A composite API essentially acts as an orchestration intermediary layer invoking multiple discrete APIs and aggregating their data into unified responses. Composite APIs allow simpler unified access to diverse business capabilities through a consolidated façade gateway.
For example, Google Maps provides a composite API combining:
- Maps data API for geospatial visualizations
- Places API bringing in business and attraction data
- Routes API for navigation
- Geocoding API for coordinate conversions
This enables fully fledged location-aware app experiences via single API rather than integrating the distinct APIs separately.
Composite APIs are tremendously powerful integration hubs. However, they also pose elevated uptime and performance risks due to their dependency on numerous backing APIs and services. If certain constituent APIs slow down or fail, your entire composite API can grind to a halt!
Increasing adoption of microservices architectures further elevate the need for composite APIs to aggregate their disparate capabilities into full-stack client experiences.
API Architecture Styles: Functionality Pedestals
We‘ve covered various API access policies so far. Now let‘s switch gears to drill down on API categories based on how they are architected. The architectural choices dictate the overall functionality and performance profile for target applications.
We‘ll provide an overview of prominent styles like REST, SOAP, GraphQL etc. Let‘s decode their distinctions!
REST – Ubiquitous Data Services
REST (Representational State Transfer) has overwhelmingly become the standard for API architectural style, especially for web APIs. Core REST concepts include:
- Exposing discrete resources with identifiers, metadata, and actions
- Leveraging HTTP methods like GET, POST, PUT, DELETE to manipulate resources
- Responses using widely compatible formats like JSON and XML
- Stateless client-server interaction
This principles-driven architectural approach has made REST incredibly interoperable. The ubiquity of REST across devices, apps, and infrastructure has cemented its popularity.
Adoption statistics affirm the dominance of REST:
- Over 70% of public cloud application APIs are REST-based
- The most common API performance issue reported by Cisco is not having a REST API available!
However, while immensely versatile, REST APIs also face over-fetching and under-fetching data issues without efficient querying mechanisms. Complex nested hierarchies can be cumbersome to model RESTfully.

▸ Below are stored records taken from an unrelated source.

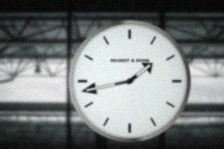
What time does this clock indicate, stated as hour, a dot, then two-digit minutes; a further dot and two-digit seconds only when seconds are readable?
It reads 1.43
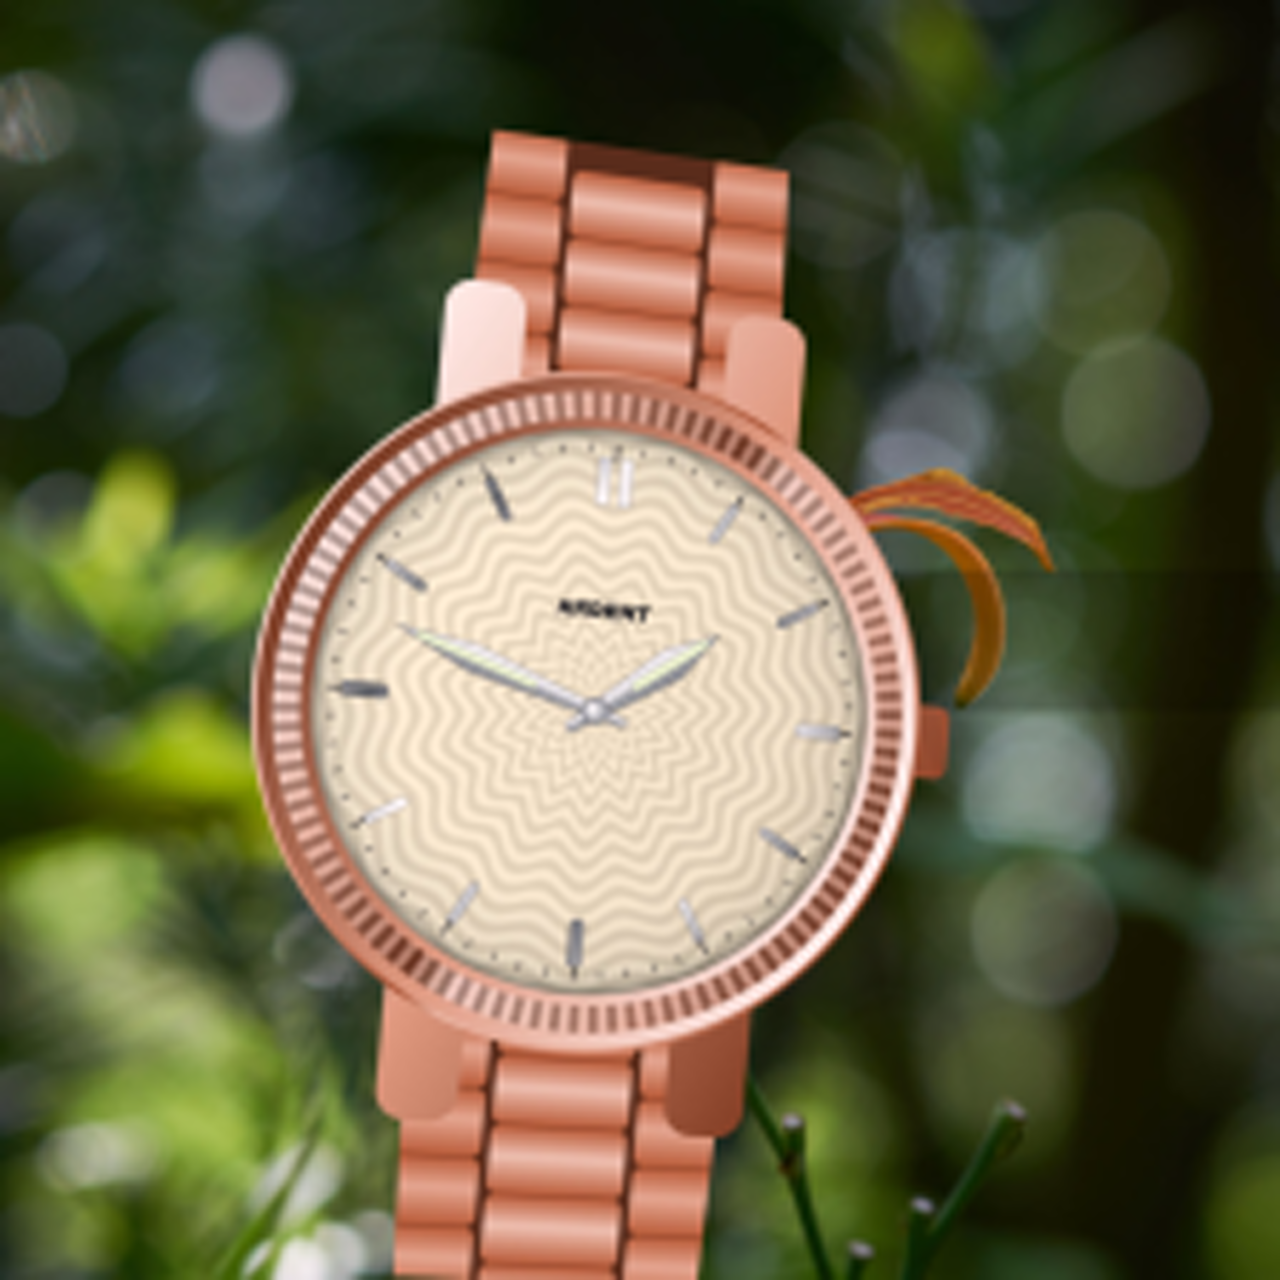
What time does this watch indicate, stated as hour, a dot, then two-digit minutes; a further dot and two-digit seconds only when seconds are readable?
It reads 1.48
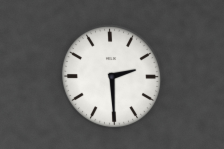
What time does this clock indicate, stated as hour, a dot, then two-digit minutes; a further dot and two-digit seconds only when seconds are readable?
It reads 2.30
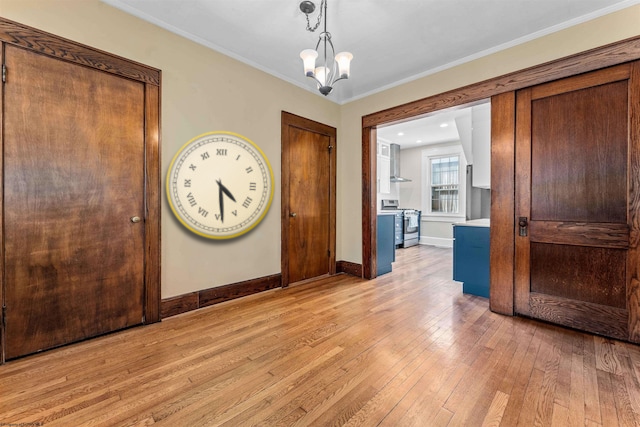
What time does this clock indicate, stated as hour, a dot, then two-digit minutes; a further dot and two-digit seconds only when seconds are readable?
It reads 4.29
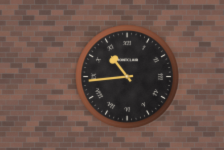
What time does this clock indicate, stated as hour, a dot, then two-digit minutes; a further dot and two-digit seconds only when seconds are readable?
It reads 10.44
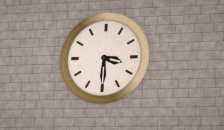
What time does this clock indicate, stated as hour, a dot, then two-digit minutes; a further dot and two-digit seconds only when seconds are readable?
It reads 3.30
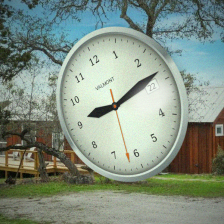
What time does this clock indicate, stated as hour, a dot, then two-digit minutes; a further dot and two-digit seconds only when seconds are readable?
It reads 9.13.32
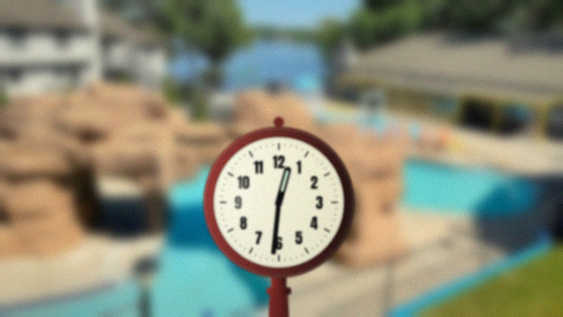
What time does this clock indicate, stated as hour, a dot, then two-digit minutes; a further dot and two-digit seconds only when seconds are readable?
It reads 12.31
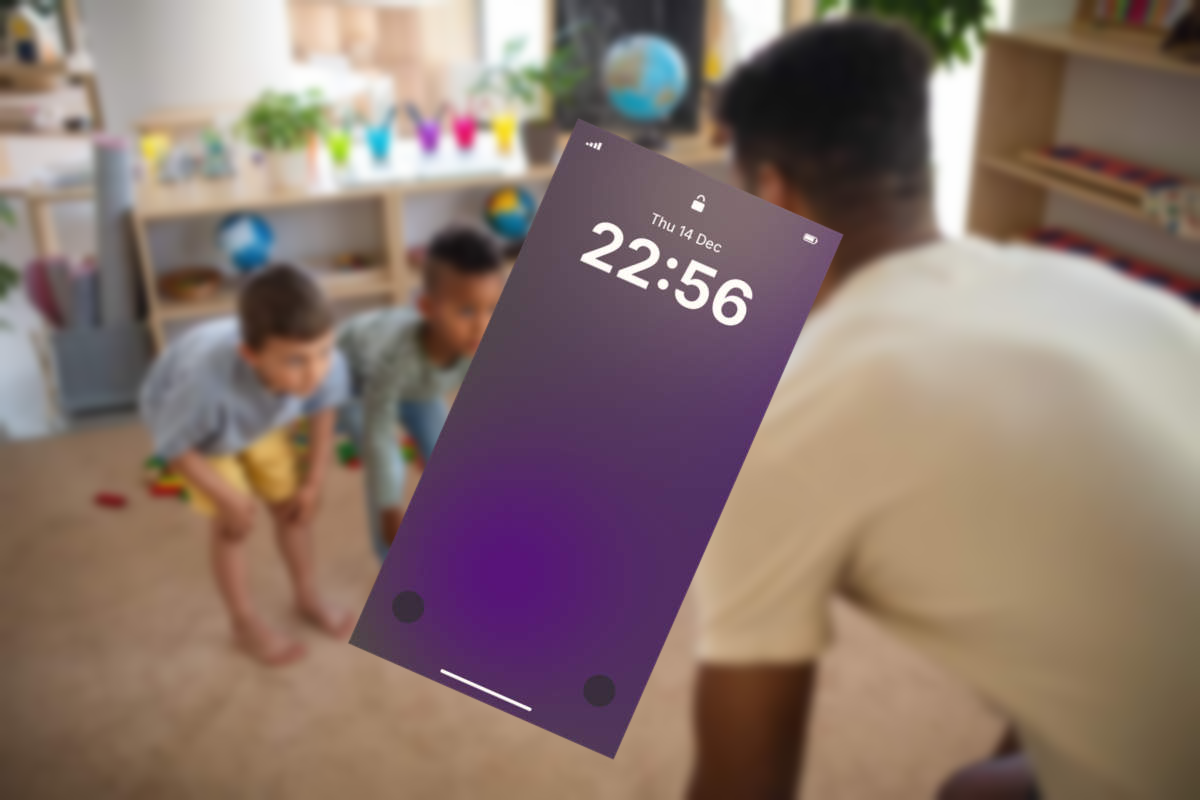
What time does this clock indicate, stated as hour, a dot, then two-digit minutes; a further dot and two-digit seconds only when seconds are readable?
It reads 22.56
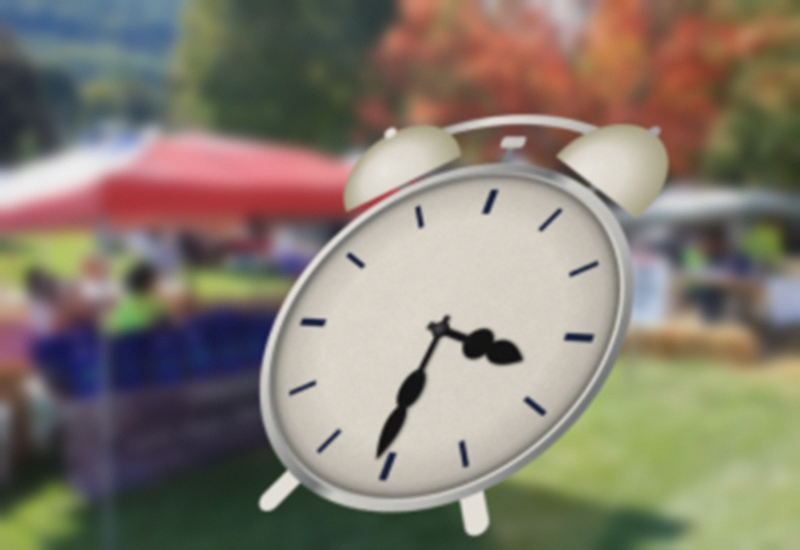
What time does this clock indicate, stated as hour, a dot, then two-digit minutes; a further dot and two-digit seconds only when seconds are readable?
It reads 3.31
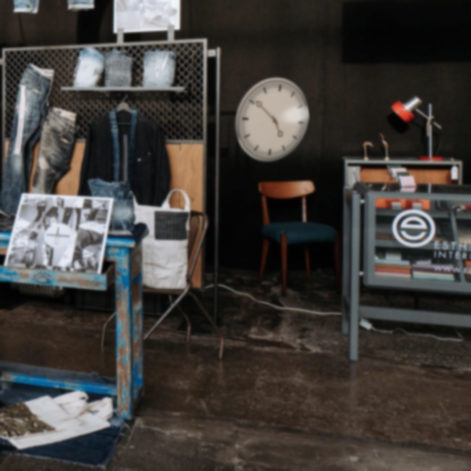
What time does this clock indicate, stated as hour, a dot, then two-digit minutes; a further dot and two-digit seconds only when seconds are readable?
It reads 4.51
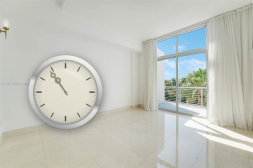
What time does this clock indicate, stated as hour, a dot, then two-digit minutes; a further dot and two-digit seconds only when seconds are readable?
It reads 10.54
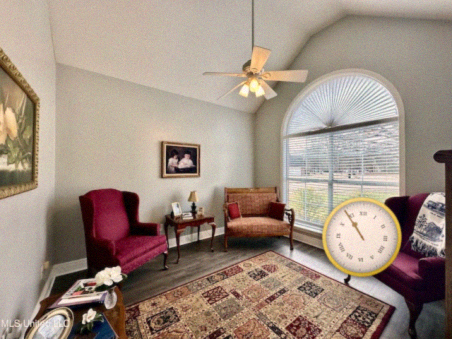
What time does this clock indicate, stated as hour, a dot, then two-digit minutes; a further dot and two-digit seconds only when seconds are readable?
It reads 10.54
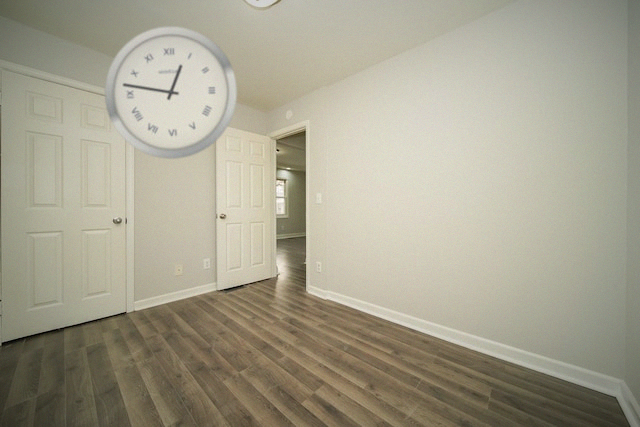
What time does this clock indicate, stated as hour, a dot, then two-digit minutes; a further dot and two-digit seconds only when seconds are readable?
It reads 12.47
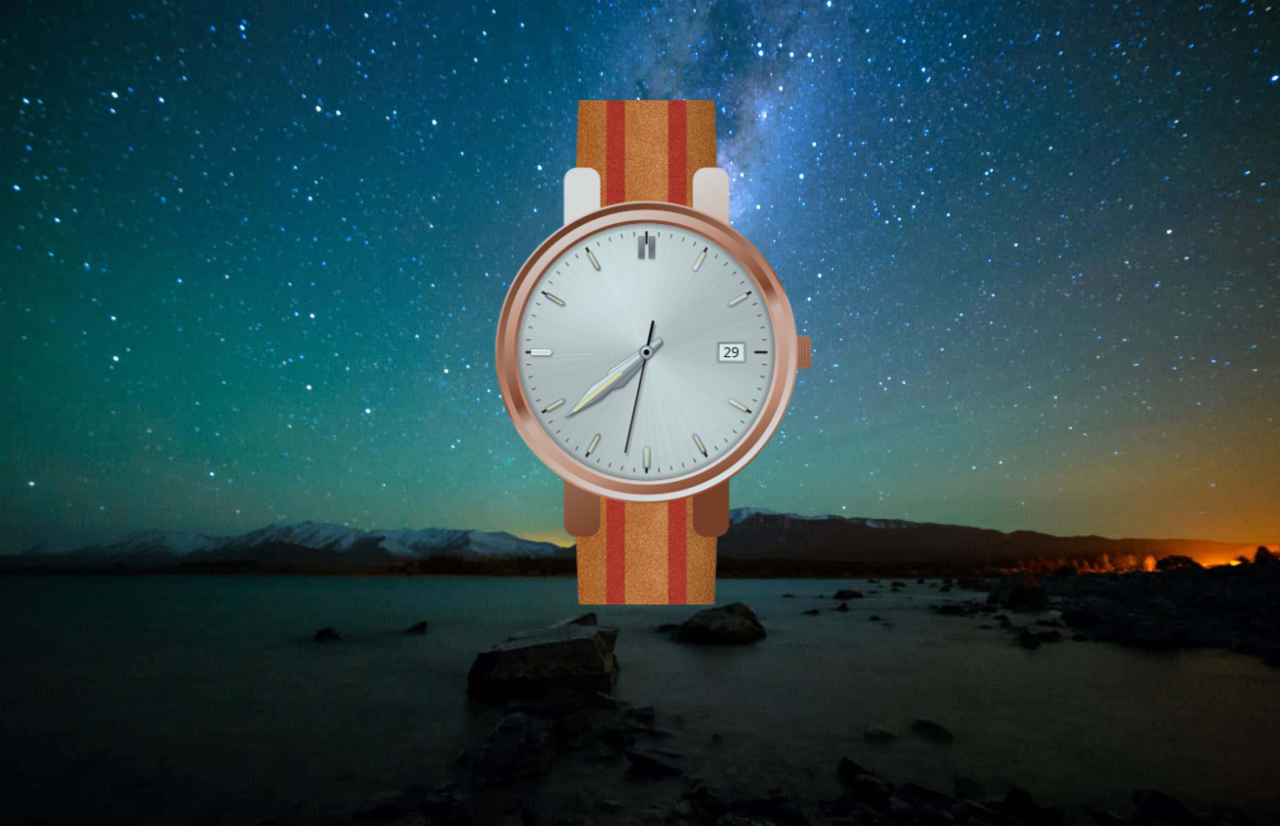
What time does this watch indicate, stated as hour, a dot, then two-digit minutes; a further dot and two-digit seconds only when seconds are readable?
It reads 7.38.32
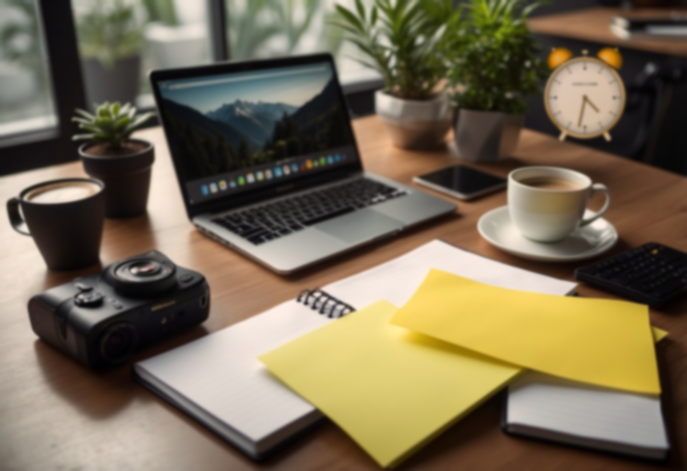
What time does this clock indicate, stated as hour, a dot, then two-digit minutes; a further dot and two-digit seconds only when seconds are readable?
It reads 4.32
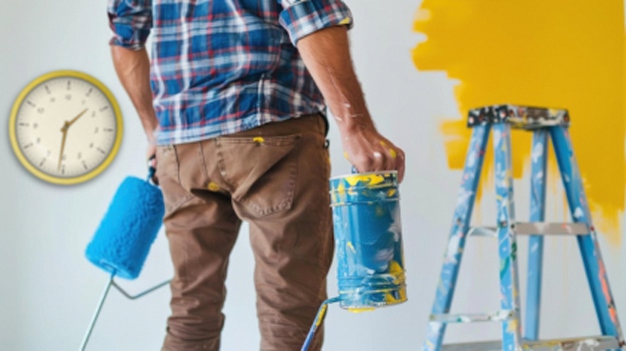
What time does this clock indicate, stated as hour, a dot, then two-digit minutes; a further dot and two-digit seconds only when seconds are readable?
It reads 1.31
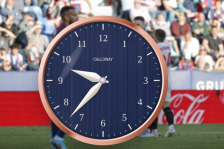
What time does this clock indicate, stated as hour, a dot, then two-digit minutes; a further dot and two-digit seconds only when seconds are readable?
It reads 9.37
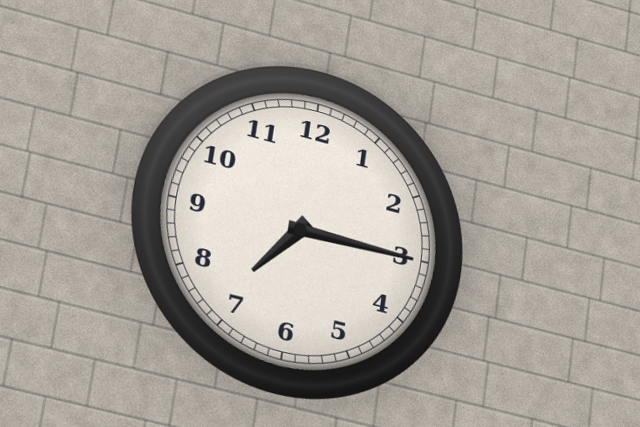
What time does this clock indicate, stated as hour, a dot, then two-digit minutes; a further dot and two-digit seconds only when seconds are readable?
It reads 7.15
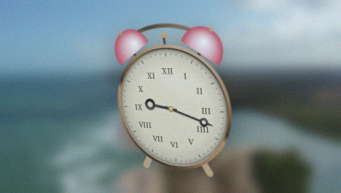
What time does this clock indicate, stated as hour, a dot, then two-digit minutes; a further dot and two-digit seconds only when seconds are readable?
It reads 9.18
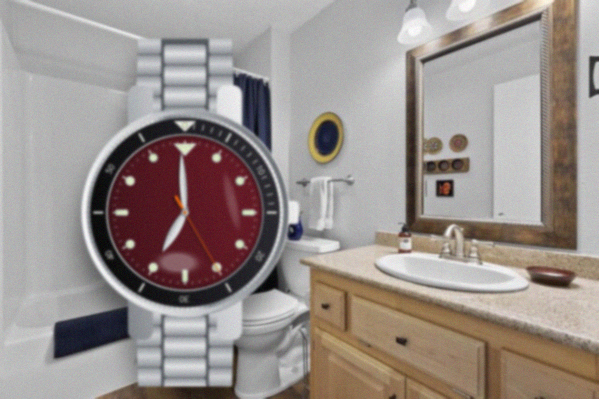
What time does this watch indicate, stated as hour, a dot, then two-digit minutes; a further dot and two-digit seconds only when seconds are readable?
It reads 6.59.25
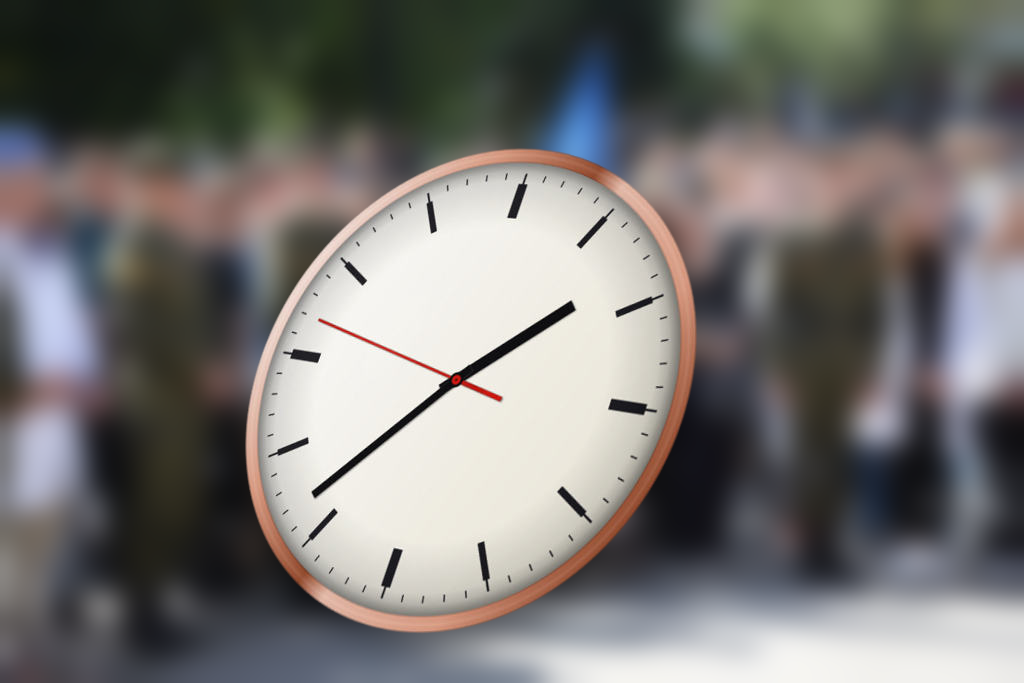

SOAP – Strict Enterprise Contracts
SOAP (Simple Object Access Protocol) is an XML-based messaging protocol for more formalized machine-to-machine communication. Core aspects include:
- Rigorously defined operations and schema contracts
- XML message payloads providing validation
- Built-in support for security and transactions
- Underlying protocol agnostic so that APIs can use SMTP, FTP etc. besides HTTP
These XML-powered contracts enable guaranteed precision by validating inputs and outputs – crucial for sensitive enterprise systems. However, the resultant verbosity hampers efficiency and learner-friendliness.
Public cloud adoption has diminished SOAP usage given heavier resource demands compared to REST. However, many legacy enterprise systems and specialized verticals like finance still rely heavily on SOAP APIs.
GraphQL – Evolving Request Flexibility
GraphQL, popularized by Facebook, offers an alternative API interaction model focused on descriptive querying. Key attributes:
- Clients specify nested data requirements in queries
- Strongly typed schemas define what queries are permissible
- Real-timeRESOLUTION data fetching
- Hierarchical data modeling
For example, retrieving actor details with related movies in one request avoids round-trips. The strict schema enables superior developer tooling, documentation, and code generation.
However, GraphQL‘s flexibility does impose a learning curve. Query complexity also necessitates matching compute resources, security policies and caching mechanisms to prevent overload.
GraphQL is gaining strong traction for mobile, web and IoT apps needing customizable data. Apollo GraphQL boasts over 26 million downloads of its framework to simplify adoption.
RPC – Reusable Abstractions
RPC (Remote Procedure Call) APIs focus on executing named procedures and functions rather than just CRUD operations. Core traits:
- Centered around calling remote methods like local functions
- Underlying protocol depends – gRPC uses HTTP/2, Apache Thrift can use raw TCP
- Optimization for internal microservices vs. external consumption
For example, transcoding video files in multiple qualities can be wrapped in aEncodeVideo RPC API instead of needing explicit quality parameters.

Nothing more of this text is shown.